Companies may decide to liquidate for several reasons, including the sale of a company following the death of an owner. In this case, once assets are liquidated and outstanding debts are satisfied, the remaining assets are divided among the company’s shareholders.

In some cases, a company may choose to voluntarily liquidate its holdings to enable it to operate more cost-effectively and/or efficiently, or even to allow it to remain in business. For instance, a large corporation with multiple smaller business entities may decide to sell off one or more of those subsidiaries to enable the corporation to remain in business or become more profitable.


Voluntary liquidation may also occur when a lender declares default on a loan due and has filed a lawsuit or secured a judgment against the company or when the lender has begun foreclosure proceedings. The company may choose to sell off its assets to satisfy the debt before the lender can do so.  While this is technically a voluntary liquidation, it is in response to actions taken by the company’s lender; therefore, it’s often referred to as a forced-but-voluntary liquidation.

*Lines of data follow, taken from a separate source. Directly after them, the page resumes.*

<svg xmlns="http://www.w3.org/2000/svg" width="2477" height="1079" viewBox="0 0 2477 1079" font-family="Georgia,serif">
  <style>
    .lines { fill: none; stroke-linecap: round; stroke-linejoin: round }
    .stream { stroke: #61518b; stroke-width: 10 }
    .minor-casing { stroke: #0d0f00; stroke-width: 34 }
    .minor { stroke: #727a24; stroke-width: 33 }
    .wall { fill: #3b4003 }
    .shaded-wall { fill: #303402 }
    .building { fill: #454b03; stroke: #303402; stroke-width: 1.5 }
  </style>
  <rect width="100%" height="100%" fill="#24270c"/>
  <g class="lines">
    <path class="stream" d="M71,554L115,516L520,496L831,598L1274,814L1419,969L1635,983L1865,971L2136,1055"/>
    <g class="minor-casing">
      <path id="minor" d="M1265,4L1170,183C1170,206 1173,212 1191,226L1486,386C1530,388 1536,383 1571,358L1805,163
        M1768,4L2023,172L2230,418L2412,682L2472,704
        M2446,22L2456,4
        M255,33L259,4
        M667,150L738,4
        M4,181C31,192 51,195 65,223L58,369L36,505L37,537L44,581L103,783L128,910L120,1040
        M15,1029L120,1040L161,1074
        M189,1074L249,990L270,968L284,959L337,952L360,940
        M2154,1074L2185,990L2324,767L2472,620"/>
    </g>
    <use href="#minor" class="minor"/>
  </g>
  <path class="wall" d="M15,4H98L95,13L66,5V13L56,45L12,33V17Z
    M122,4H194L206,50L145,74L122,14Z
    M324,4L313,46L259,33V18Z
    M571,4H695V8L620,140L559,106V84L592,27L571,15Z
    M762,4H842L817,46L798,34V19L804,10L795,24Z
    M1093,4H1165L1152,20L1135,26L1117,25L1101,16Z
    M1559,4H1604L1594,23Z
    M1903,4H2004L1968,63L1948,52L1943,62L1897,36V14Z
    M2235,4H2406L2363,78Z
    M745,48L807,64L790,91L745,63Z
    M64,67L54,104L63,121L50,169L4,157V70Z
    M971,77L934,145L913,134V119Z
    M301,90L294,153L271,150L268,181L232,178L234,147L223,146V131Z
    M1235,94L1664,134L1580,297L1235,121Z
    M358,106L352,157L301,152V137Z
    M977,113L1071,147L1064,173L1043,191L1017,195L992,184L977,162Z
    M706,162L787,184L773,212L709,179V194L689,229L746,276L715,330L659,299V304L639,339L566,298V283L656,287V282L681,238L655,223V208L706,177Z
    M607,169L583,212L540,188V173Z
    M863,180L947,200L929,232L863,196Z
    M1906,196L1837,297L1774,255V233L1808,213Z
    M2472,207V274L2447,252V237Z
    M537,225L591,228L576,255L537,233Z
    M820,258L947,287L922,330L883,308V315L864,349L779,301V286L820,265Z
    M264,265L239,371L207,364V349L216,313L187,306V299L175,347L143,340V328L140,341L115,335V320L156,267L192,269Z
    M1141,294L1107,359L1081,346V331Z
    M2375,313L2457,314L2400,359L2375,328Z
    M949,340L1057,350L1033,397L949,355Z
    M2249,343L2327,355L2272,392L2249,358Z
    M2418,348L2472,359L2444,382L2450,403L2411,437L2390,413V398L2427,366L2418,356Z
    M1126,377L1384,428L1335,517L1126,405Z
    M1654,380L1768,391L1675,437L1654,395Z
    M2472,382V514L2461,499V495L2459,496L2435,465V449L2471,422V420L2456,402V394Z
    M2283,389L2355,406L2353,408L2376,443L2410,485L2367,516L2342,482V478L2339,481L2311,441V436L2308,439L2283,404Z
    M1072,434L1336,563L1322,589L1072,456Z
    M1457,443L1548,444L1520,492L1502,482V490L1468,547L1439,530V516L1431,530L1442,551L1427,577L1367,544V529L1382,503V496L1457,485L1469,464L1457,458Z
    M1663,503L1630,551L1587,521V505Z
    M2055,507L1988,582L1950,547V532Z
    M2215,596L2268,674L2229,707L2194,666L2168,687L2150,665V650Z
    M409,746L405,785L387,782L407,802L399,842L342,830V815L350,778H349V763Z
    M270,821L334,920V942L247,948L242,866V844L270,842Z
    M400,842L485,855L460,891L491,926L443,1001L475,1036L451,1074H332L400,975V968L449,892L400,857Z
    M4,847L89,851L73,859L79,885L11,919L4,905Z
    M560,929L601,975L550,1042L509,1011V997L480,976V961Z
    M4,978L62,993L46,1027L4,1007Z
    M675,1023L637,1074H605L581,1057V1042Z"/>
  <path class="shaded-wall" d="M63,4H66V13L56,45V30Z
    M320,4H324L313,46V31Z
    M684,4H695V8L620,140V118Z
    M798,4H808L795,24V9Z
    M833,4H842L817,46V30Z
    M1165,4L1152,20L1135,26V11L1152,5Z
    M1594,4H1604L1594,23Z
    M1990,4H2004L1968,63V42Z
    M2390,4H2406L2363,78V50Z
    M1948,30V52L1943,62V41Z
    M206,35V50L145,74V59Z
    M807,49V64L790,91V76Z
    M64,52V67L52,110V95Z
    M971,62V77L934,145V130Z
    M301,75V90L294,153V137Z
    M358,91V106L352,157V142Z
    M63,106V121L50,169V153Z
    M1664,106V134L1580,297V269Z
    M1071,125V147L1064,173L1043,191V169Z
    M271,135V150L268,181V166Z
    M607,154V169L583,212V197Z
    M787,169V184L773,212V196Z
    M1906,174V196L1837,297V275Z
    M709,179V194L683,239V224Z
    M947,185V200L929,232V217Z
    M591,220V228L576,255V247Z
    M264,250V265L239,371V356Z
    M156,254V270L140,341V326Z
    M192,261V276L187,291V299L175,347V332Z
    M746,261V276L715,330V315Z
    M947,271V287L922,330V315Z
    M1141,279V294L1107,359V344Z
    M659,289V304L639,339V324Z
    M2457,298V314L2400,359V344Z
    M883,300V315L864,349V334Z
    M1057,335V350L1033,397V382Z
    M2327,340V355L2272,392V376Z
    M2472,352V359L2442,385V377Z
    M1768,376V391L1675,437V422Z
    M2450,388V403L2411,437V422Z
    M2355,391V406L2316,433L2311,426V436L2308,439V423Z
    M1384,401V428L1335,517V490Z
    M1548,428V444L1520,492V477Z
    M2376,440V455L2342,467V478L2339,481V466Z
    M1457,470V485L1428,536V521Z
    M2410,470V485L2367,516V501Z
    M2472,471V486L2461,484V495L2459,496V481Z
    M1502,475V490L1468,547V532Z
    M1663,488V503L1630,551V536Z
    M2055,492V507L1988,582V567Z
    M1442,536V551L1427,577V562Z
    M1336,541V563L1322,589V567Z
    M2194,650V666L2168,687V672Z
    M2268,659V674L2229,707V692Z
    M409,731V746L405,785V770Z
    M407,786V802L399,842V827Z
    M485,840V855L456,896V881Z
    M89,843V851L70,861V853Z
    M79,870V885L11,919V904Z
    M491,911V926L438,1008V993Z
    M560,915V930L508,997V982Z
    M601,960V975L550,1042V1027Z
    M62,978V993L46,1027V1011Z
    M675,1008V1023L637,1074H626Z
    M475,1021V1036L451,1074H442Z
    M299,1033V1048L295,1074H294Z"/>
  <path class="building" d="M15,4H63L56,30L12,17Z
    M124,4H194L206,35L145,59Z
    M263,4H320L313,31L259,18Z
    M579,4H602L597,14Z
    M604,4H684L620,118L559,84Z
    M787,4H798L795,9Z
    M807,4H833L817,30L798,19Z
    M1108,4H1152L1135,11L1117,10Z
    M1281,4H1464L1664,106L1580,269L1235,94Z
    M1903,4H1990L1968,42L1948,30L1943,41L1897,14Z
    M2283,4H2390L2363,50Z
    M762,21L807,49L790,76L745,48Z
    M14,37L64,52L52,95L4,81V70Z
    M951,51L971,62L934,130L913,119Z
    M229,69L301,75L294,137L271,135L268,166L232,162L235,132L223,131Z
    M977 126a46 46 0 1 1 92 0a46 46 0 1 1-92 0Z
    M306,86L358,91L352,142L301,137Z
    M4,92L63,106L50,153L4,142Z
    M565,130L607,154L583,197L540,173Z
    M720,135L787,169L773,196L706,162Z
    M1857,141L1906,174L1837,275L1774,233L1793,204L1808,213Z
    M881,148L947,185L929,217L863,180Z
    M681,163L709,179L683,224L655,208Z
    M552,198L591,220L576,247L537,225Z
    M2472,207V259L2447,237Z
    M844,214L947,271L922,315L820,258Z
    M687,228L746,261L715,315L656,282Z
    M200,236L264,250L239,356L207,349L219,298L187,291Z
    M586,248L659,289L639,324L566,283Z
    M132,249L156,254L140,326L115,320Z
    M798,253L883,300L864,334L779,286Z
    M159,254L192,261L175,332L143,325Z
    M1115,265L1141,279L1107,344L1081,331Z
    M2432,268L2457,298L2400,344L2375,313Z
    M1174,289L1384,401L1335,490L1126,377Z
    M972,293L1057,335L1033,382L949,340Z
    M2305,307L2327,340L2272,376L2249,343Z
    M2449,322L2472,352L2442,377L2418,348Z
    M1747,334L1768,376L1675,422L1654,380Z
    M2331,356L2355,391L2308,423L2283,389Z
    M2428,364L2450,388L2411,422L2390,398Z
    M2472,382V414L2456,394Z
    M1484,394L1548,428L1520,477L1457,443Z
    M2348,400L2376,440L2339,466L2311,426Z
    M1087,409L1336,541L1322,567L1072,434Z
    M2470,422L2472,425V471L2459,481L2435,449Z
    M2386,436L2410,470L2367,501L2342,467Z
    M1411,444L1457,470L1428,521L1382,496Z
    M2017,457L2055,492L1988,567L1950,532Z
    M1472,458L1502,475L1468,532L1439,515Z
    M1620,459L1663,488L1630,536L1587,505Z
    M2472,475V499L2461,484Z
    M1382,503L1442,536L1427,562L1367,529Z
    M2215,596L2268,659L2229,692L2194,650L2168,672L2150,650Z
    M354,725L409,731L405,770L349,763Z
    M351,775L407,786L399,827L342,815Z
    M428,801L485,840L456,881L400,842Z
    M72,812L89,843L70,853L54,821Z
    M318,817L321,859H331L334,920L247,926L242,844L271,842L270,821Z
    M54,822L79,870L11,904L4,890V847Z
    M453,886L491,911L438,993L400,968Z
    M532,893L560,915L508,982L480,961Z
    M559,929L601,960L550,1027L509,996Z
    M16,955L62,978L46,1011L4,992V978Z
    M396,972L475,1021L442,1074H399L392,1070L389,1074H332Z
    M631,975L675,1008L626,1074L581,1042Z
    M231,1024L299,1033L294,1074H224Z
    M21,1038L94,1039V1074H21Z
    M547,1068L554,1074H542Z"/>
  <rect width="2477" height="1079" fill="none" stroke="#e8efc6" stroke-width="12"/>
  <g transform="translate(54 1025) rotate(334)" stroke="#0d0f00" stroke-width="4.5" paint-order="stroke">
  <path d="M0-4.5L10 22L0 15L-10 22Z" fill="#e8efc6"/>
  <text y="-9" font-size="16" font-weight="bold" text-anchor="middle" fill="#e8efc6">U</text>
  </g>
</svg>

Involuntary liquidation occurs when creditors force the company to sell off its assets without its consent.  This is usually done through the bankruptcy court or through a judicial sale process, like a foreclosure.   Involuntary bankruptcy is also regulated under federal bankruptcy laws, and it can only occur when certain requirements are met, such as:

  • If a company has at least 12 creditors, the involuntary petition requires that three or more of those creditors file the petition, and the total claim must be at least $15,325* more than the value of any liens that may be securing those claims.
  • If there are fewer than 12 creditors, one creditor may file the petition.
  • Once the petition is filed, additional creditors may join later.
  • In their petition, the creditors must state whether they’re seeking to have the company placed in Chapter 7 (liquidation) or Chapter 11  (reorganization)bankruptcy.

* This amount is adjusted every three years under the bankruptcy code with the next adjustment due in April 2016.


An involuntary liquidation differs from voluntary liquidation in several important ways:

  • Unlike voluntary bankruptcy, when an involuntary petition is filed the company does not enter bankruptcy immediately, and it usually may continue to do business and buy, use, sell or otherwise transfer its property in the normal course of business;
  • The company may contest the petition by filing a motion of its own within a specified time frame set forth by the bankruptcy code (currently 21 days);
  • The company can consent to the petition, and if Chapter 7 (liquidation) has been sought, the company may choose to convert it to a Chapter 11 (reorganization) case;
  • If the court dismisses the creditor’s petition, they  may be held liable for court costs as well as the company’s legal fees, and may be held liable for damages if the petition is found to have been filed in bad faith.